**Consigna A:** Indica cuántas líneas del listado contienen la cadena "lang", distinguiendo entre mayúsculas y minúsculas. Escribe únicamente el número.

═══ Fragmento seleccionado ═══

El protagonismo ciudadano, además de ser un derecho humano, es fundamental para alcanzar los ideales democráticos. Por lo tanto, la respuesta de los y las funcionarias públicas al respecto, debe ser la rendición de cuentas y la gestión de las demandas y peticiones de la población. Cuando estas demandas no se resuelven oportunamente o cuando, aún peor, no existen condiciones mínimas para satisfacer plenamente las necesidades básicas de toda la población en condiciones de igualdad (educación, salud, seguridad, justicia, alimentación, entre otras), las consecuencias pueden ser enormes.
Ya lo advertía la Comisión Interamericana de Derechos Humanos en un informe sobre la situación de derechos humanos en Guatemala del año 2017, que indica que en el país “se mantiene una economía basada en la concentración del poder económico en pocas manos, una estructura estatal débil, con pocos recursos por la escasa recaudación fiscal y altos niveles de corrupción. Persisten problemas estructurales como la discriminación racial, la desigualdad social, una profunda situación de pobreza y exclusión, y falta de acceso a la justicia, los cuales constituyen un obstáculo para el pleno respeto a los derechos humanos en Guatemala.”.
Ese contexto de abusos de poder, desigualdades e injusticias, se agudiza particularmente si se considera la gestión deficiente del Ministerio Público para procurar justicia ante los hechos delictivos (lo que repercute, según un Informe de La Balanza, en más de 92% de impunidad) y las actuaciones de la institución en el marco del proceso electoral. Actuaciones que, cuando menos, ponen en duda la objetividad y la imparcialidad de la institución y afectan la percepción y la confianza de la ciudadanía en que las garantías democráticas sean verdaderamente respetadas. Esto ha llevado a que se exija la renuncia de la Fiscal General, y, sobre todo, a que esa demanda (que se manifiesta en protestas y diversas expresiones sociales y multisectoriales) genere tensiones y confrontaciones entre grupos de la población y las autoridades públicas.

═══ Datos de entrada ═══

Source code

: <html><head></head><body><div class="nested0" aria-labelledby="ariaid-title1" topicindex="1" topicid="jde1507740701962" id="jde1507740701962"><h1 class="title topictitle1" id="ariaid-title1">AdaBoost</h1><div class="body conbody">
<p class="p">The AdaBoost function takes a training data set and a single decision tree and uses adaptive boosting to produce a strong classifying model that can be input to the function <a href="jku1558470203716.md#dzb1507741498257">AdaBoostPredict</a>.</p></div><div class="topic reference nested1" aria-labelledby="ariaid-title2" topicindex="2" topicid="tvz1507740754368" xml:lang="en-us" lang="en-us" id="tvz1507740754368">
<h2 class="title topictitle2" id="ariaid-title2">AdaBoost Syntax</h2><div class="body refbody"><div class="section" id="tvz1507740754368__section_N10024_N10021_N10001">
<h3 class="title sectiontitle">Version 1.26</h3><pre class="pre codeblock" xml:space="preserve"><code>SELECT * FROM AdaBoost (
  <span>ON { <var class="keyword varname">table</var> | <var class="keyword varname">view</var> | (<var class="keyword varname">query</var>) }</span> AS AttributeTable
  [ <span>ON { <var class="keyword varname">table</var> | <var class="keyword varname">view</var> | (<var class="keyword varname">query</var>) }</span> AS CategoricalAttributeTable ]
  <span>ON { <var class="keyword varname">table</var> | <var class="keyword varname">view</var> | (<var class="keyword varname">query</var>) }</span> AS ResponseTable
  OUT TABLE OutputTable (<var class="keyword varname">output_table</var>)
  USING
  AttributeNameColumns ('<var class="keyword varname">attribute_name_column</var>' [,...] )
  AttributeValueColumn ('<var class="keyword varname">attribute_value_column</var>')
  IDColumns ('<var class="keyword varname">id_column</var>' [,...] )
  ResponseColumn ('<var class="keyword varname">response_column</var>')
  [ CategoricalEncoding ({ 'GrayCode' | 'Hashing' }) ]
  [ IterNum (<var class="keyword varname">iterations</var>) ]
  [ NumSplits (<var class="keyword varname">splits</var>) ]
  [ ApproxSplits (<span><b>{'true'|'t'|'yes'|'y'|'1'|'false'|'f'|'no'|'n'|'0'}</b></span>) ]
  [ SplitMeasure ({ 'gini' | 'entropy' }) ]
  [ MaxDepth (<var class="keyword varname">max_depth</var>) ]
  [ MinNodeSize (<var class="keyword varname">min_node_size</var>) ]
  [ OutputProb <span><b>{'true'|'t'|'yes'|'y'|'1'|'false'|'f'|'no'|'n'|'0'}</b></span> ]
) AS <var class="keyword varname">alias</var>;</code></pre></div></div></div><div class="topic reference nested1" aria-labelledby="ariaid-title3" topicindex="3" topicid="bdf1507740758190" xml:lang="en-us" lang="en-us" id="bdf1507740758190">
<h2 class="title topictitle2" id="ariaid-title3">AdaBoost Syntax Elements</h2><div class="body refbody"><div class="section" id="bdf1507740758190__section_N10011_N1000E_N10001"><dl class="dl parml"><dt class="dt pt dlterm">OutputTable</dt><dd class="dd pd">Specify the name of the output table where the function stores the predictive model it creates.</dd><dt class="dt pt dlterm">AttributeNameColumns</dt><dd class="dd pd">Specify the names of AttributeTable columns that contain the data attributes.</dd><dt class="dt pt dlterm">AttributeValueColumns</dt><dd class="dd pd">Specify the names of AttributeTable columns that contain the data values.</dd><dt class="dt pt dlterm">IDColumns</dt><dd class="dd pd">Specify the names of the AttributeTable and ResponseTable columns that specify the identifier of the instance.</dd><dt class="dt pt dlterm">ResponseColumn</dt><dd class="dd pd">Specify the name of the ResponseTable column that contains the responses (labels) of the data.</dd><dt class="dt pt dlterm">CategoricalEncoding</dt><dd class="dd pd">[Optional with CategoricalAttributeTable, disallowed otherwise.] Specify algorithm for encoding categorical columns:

═══

**Consigna B:** Continúa el fragmento sobre el protagonismo ciudadano en Guatemala a partir de su última oración.

**Respuesta esperada A:** 2

**Respuesta esperada B:**
Sin entrar en detalles sobre las demandas ciudadanas, hay que anotar que no se puede dejar de advertir que no es sano para ningún país que la figura de Fiscal General, que tiene el mandato de promover la persecución penal, polarice a niveles sumamente álgidos a la población. Es altamente peligroso que, por esta situación, toda actuación propia del Ministerio Público pierda credibilidad y legitimidad. También que, por el mismo desgaste, se condicionen la debida diligencia y la disposición institucional al cumplimiento de las funciones propias, sobre todo en el caso de la Fiscal General, que inevitablemente dedica esfuerzos a defenderse y responder ante la coyuntura crítica que existe a su alrededor.
Tenerlo claro es importante, porque permite discernir que no se trata de una cuestión de simpatizar o estar a favor de un partido político determinado. Se trata de un clamor y de la movilización en contra de la corrupción, los abusos de poder, las injusticias, y las grandes carencias que históricamente han existido para el acceso a servicios públicos de calidad para toda la población en condiciones de igualdad. Se trata de exigir el compromiso de los y las funcionarias públicas con la población. Se trata de que existan contrapesos efectivos, que se respeten las decisiones y la participación popular, y que hayan instancias verdaderamente independientes que funcionen para preservar el Estado de Derecho. Se trata, por lo tanto, de velar por el bienestar democrático del país.
En ese sentido, es pertinente remarcar que, precisamente, esa es una de las finalidades del Estado: atender y gestionar este tipo de demandas y situaciones, privilegiando la paz social y el bien común. Lo cual implica asumir, de entrada, que la vía no es esparcir miedos, temores o zozobra en la población. Y, mucho menos, reprimirla, o implementar mecanismos violentos o autoritarios. Más bien, debe ser el diálogo y la toma de decisiones oportunas que atenúen la polarización, la confrontación y el desgaste de las instituciones democráticas.
Es sumamente necesario adoptar acciones urgentes desde la institucionalidad del Estado para atender y resolver la coyuntura, en los términos de paz y democracia antes mencionados. También asegurar no volver a llegar a puntos críticos como este, pasa por lo dicho: atender demandas históricas de no más corrupción, de más acceso a servicios públicos de calidad, de justicia y de igualdad, y respeto a los derechos humanos. Lo cual implica una responsabilidad transversal que deben asumir todas las instituciones públicas como un compromiso y una política permanente, independientemente del relevo o cambio de las personas que las dirijan.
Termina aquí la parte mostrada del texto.